Nomadv13/M-CLU-v1: Qwen2.5 Base Model
Nomadv13/M-CLU-v1 is a 0.5 billion parameter base causal language model from the Qwen2.5 series, developed by the Qwen Team. It builds upon the Qwen2 architecture, incorporating improvements across several key areas. This model is not recommended for direct conversational use but serves as a robust foundation for post-training applications like SFT, RLHF, or continued pretraining.
Key Capabilities & Improvements (vs. Qwen2)
- Enhanced Knowledge & Reasoning: Significantly improved capabilities in coding and mathematics, leveraging specialized expert models.
- Instruction Following: Substantial advancements in adhering to instructions and generating structured outputs, particularly JSON.
- Long Text Generation: Improved ability to generate texts exceeding 8,000 tokens.
- Structured Data Understanding: Better comprehension of structured data formats, such as tables.

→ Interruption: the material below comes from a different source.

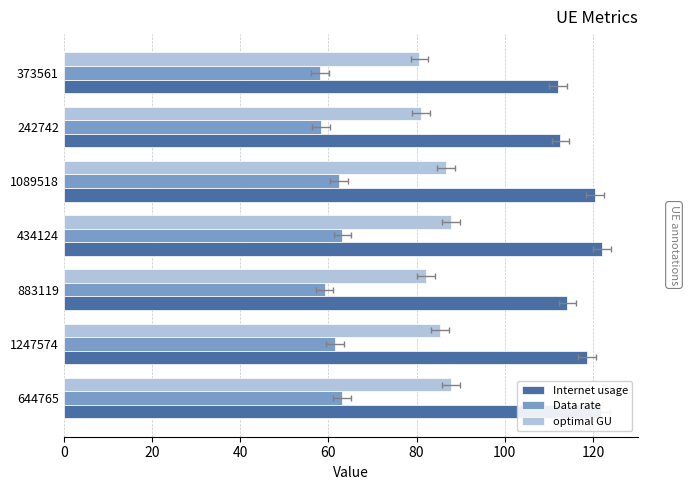

At 434124, list the series in order from largest to smallest.

Internet usage, optimal GU, Data rate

- System Prompt Resilience: More robust handling of diverse system prompts, beneficial for role-play and chatbot condition-setting.
- Multilingual Support: Supports over 29 languages, including major global languages like Chinese, English, French, Spanish, German, and Japanese.
- Context Length: Features a full 32,768 token context window.
Architecture & Technical Specifications
This model utilizes a transformer architecture with RoPE, SwiGLU, RMSNorm, Attention QKV bias, and tied word embeddings. It comprises 24 layers and 14 attention heads (with 2 for KV in Grouped-query Attention). The model has 0.49 billion total parameters, with 0.36 billion non-embedding parameters.
Intended Use
This base model is primarily intended for developers and researchers who wish to perform further fine-tuning or adaptation for specific downstream tasks. It provides a strong pre-trained foundation for building specialized language models.